▶ [Data to use]:

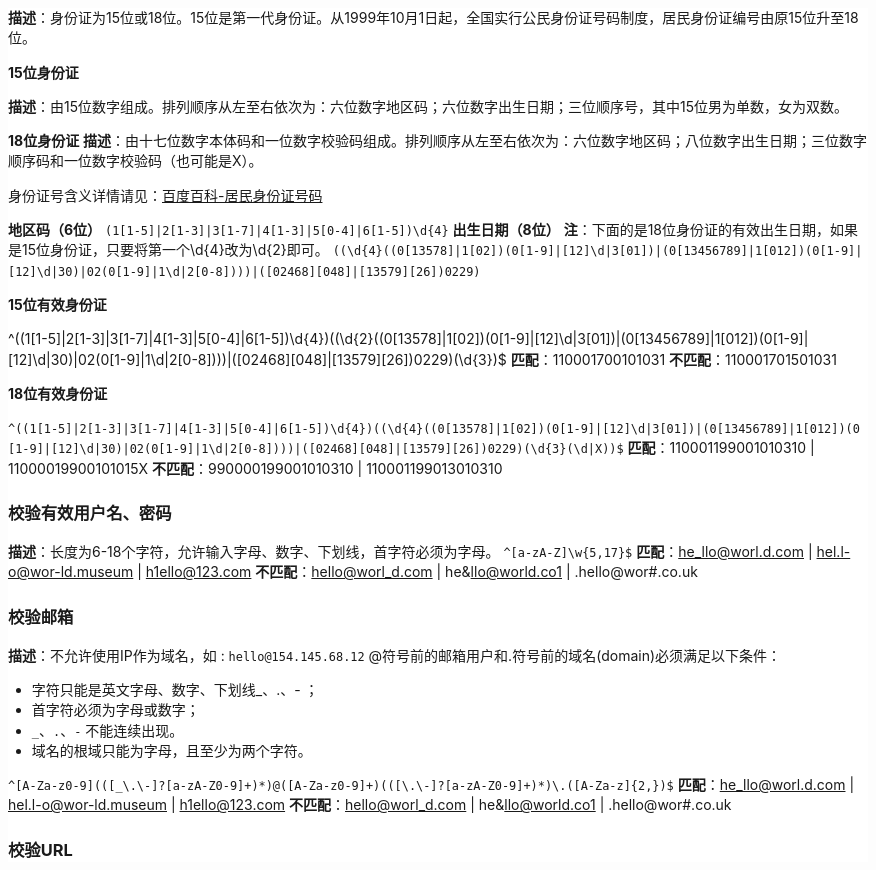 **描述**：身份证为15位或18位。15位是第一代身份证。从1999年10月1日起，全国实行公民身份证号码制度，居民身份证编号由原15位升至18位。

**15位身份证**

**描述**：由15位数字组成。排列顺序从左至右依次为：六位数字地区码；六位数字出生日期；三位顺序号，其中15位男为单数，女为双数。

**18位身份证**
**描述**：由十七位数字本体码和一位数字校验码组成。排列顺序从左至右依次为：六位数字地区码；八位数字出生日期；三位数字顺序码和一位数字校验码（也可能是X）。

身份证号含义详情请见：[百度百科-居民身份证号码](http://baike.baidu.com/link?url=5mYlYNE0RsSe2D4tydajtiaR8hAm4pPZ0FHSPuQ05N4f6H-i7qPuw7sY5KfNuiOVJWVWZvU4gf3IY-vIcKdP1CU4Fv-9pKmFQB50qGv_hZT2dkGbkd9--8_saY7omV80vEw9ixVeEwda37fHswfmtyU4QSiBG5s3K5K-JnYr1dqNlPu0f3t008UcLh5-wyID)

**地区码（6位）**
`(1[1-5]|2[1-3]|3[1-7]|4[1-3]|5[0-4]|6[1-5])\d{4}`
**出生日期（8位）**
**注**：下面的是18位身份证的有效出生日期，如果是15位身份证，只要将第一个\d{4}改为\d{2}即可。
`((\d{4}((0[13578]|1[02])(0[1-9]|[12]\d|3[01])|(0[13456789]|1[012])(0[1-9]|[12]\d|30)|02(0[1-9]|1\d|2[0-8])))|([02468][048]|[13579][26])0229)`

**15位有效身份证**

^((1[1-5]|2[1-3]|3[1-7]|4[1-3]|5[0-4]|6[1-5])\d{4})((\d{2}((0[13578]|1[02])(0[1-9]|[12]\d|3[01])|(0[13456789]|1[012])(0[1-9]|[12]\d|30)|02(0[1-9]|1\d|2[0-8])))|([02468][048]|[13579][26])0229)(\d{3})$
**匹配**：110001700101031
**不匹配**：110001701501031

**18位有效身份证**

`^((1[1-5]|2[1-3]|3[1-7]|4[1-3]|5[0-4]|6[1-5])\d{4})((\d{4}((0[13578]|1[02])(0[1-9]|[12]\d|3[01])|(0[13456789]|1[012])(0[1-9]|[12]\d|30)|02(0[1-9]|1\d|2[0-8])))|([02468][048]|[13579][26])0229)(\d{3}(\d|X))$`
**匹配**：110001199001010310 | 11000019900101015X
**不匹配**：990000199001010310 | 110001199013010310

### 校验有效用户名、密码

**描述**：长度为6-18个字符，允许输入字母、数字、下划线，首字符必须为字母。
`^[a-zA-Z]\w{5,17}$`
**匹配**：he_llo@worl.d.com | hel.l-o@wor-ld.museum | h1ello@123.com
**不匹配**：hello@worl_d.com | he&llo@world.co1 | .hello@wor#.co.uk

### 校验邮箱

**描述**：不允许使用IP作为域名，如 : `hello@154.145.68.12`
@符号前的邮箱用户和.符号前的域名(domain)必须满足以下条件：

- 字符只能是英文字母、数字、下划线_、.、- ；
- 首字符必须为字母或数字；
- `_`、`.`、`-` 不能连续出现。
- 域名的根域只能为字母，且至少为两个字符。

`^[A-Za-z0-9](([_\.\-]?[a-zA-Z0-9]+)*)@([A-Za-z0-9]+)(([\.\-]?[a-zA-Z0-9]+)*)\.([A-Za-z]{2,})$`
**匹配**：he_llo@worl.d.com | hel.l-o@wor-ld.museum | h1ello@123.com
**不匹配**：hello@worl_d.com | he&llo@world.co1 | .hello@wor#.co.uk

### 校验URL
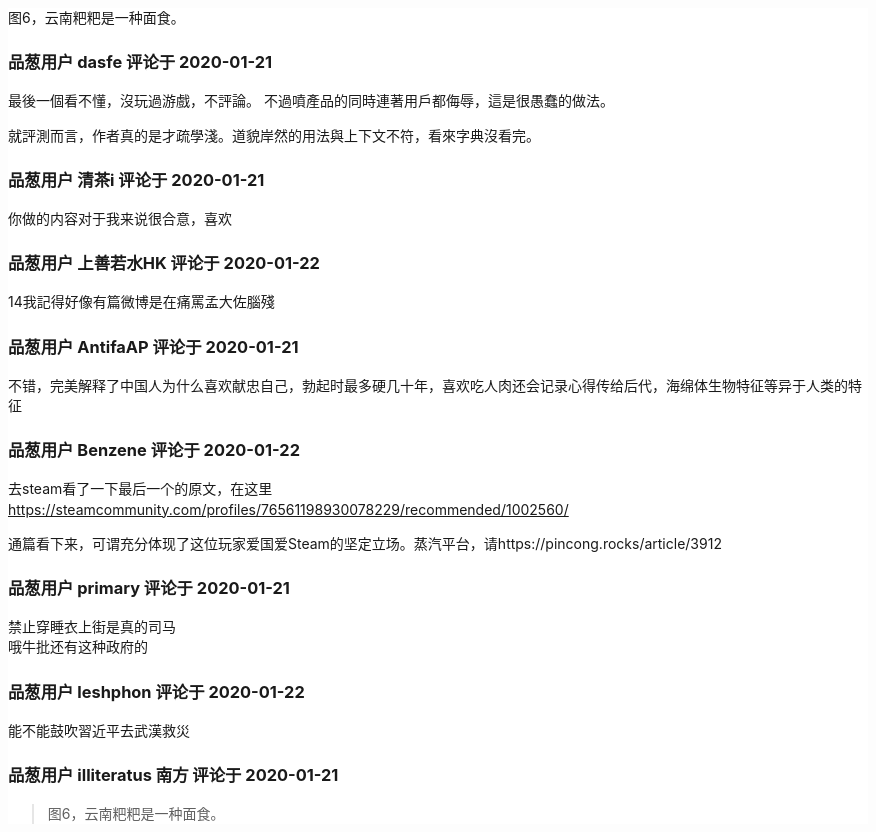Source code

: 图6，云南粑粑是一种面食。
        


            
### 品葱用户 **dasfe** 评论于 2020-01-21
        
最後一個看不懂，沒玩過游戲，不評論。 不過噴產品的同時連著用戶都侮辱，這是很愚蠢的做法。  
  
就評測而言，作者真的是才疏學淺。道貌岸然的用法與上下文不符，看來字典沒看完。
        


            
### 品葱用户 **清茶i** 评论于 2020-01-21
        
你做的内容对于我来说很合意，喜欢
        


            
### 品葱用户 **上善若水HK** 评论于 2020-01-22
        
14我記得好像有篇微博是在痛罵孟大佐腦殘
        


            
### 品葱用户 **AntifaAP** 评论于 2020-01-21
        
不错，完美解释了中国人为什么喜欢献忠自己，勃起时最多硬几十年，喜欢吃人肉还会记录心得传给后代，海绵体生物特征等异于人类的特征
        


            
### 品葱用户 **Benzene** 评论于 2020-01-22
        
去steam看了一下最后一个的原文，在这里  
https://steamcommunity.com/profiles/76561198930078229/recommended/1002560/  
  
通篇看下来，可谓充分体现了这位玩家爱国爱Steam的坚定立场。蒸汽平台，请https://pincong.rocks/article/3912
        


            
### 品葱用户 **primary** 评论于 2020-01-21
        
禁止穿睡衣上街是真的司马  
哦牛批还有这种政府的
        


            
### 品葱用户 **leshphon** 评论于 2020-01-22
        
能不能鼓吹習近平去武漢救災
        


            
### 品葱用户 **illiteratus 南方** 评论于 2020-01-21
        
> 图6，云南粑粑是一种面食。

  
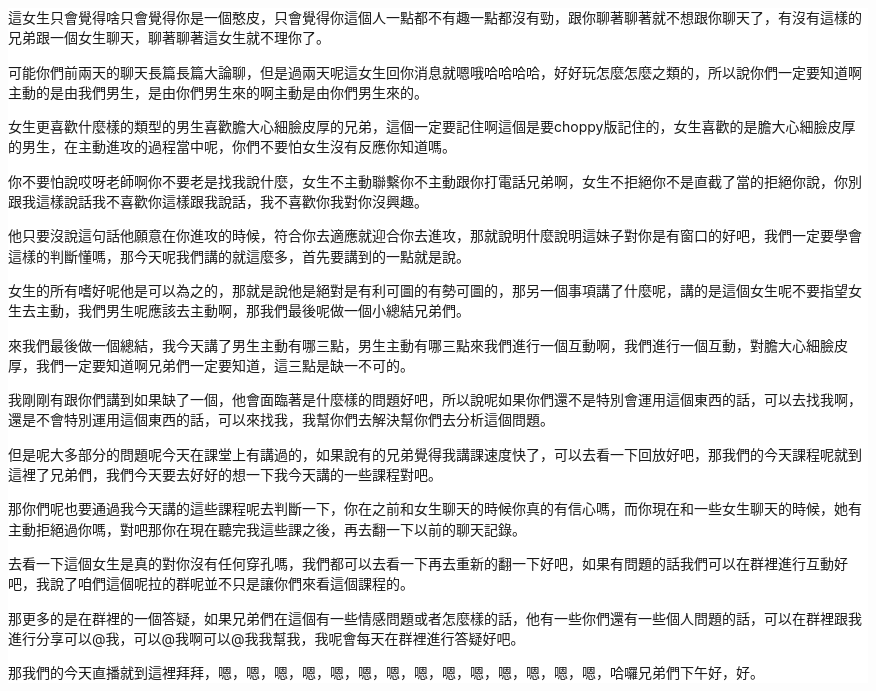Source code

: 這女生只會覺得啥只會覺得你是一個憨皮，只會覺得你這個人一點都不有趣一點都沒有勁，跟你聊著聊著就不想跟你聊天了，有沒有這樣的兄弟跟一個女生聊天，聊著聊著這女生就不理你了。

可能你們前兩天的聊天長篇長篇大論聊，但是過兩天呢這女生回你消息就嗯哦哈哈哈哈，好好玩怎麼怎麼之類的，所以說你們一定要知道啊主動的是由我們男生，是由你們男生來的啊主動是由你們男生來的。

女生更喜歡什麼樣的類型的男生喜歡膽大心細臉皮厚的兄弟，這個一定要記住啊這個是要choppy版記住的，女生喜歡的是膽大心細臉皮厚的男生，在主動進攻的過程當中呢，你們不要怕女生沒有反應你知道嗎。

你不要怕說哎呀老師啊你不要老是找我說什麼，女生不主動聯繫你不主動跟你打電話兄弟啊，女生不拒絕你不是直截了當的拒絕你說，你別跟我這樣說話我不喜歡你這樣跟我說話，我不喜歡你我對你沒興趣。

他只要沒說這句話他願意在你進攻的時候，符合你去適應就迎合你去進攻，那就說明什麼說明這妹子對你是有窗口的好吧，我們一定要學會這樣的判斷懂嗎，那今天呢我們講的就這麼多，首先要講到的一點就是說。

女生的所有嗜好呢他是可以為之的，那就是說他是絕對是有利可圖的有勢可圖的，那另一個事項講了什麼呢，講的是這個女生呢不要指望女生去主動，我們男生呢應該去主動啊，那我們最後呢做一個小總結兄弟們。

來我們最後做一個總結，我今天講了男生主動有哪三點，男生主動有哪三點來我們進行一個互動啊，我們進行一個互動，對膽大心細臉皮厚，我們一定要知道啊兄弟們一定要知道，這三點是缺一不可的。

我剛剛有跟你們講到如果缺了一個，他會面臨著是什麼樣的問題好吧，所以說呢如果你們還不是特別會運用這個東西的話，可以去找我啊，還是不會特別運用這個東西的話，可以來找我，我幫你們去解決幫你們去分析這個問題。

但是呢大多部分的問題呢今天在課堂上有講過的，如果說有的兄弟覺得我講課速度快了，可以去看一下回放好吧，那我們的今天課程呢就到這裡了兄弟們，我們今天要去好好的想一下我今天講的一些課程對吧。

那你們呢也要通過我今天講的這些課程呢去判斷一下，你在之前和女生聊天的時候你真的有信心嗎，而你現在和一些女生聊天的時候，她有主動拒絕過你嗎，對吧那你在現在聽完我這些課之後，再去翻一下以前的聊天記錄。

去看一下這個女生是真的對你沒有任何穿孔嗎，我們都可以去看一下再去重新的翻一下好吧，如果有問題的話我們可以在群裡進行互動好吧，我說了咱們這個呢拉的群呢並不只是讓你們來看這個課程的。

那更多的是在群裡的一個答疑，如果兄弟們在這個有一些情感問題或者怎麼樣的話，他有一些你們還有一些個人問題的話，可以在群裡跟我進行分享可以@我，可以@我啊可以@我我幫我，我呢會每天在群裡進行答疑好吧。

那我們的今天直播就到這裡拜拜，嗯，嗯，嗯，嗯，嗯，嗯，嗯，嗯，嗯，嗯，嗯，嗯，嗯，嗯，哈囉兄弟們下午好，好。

▶ [Goal of the exercise]:
With the string "六位数字地区码" as the key, filter the data above and show the lines that match.

▶ [Response to this exercise]:
**描述**：由15位数字组成。排列顺序从左至右依次为：六位数字地区码；六位数字出生日期；三位顺序号，其中15位男为单数，女为双数。
**描述**：由十七位数字本体码和一位数字校验码组成。排列顺序从左至右依次为：六位数字地区码；八位数字出生日期；三位数字顺序码和一位数字校验码（也可能是X）。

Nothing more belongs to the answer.